Scientists also can't assume reference genes used in an earlier, similar study will work in their experiment. As part of their ongoing research into the glycobiology of ovarian cancer, Francis Jacob of the University Hospital in Basel and his colleagues were looking for reference genes to use for their expression studies. In a March PLoS One article (3), they examined the expression levels of various reference genes across a set of ovarian and colon cancer cell lines. The most commonly used reference gene based on their literature review, GAPDH, proved to be the least stably expressed. Although the researchers did identify three stable candidate reference genes for their colon cancer and ovarian cancer cell lines, only one of these showed up in both types of cell lines. Finding a friend

The 85 step checklist within the MIQE guidelines might seem a tad overwhelming at first glance. But Bustin stresses that these procedures are something that all researchers can do. An experienced researcher can develop and validate a qPCR assay within two weeks, he estimates, while someone new to the process might need a month.

The other thing to keep in mind is that the MIQE guidelines are not rigid rules for how experiments must be done—they're principles for improving experimental workflow and using good controls, says Vandesompele. He and Bustin are quick to note that the most important principle of the MIQE guidelines is transparency; researchers should report what they've done in an experiment and why. Experimental complications might mean that your PCR efficiency doesn't reach optimal levels or that you can only use one validated reference gene. If that information is reported in the paper, reviewers and readers can better evaluate your findings or even replicate your experiments on their own.

A variety of resources is available to assist researchers as they design experiments and analyze data. Instrument manufacturers have embraced the MIQE guidelines and have provided assistance with user training. For example, a couple of years ago Bio-Rad organized road shows where they explained the guidelines and how to perform MIQE compatible assays. In addition, manufacturers including Bio-Rad, Life Technologies, and Roche have information and training tools on their websites.
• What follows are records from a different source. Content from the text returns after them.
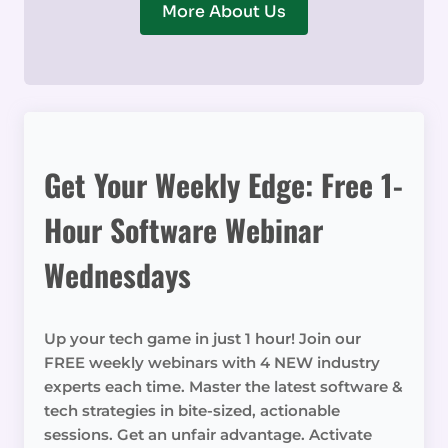
More About Us
Get Your Weekly Edge: Free 1-
Hour Software Webinar
Wednesdays
Up your tech game in just 1 hour! Join our
FREE weekly webinars with 4 NEW industry
experts each time. Master the latest software &
tech strategies in bite-sized, actionable
sessions. Get an unfair advantage. Activate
TATAA Biocenter also offers hands-on training in qPCR methods. Each year 700 researchers participate in these courses, which are held regularly in TATAA's permanent labs in Stockholm and Prague, as well as at other locations worldwide. TATAA also designs new assays for companies and hospitals and trains the personnel who will carry them out.
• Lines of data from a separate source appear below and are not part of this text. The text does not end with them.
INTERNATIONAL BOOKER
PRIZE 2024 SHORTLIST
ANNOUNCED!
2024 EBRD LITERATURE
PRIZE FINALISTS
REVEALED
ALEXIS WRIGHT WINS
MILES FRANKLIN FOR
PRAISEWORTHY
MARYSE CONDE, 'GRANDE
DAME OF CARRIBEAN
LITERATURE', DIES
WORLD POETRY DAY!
In addition to formal courses, a number of open-source algorithms and tools are also available to help qPCR data analysis. qPCR data is typically reported in a universal format called RDML. Instrument vendors and software vendors are now making their software compatible with this format, says Vandesompele, who is also CEO of Biogazelle, a company that sells qbase+ software for qPCR data analysis.

Even though the process is moving slower than they would like, qPCR researchers are optimistic that the community is moving toward a wider adoption of the MIQE guidelines. And that will represent an important turning point for qPCR. Instead of worrying about whether a study used the appropriate reference gene, Bustin says, researchers can focus on the biological and clinical details. “As long as you know the technical issues are taken care of,” he says, “it allows you to transform the debate to a much higher level.”

References
1.) Bustin, S.A.. 2009. The MIQE Guidelines: Minimum Information for Publication of Quantitative Real-Time PCR Experiments. Clinical Chemistry 55:611-622.

2.) Bustin, S.A.. 2011. Primer Sequence Disclosure: A Clarification of the MIQE Guidelines. Clinical Chemistry 57:919-921.

3.) Jacob, F. 2013. Careful Selection of Reference Genes Is Required for Reliable Performance of RT-qPCR in Human Normal and Cancer Cell Lines. PLOS ONE 8:e59180.

4.) Huggett, JF. 2013. The digital MIQE guidelines: Minimum Information for Publication of Quantitative Digital PCR Experiments. Clin Chem 59:892-902.

5.) Taly, V. 2013. Multiplex Picodroplet Digital PCR to Detect KRAS Mutations in Circulating DNA from the Plasma of Colorectal Cancer Patients. Clinical Chemistry 59:11.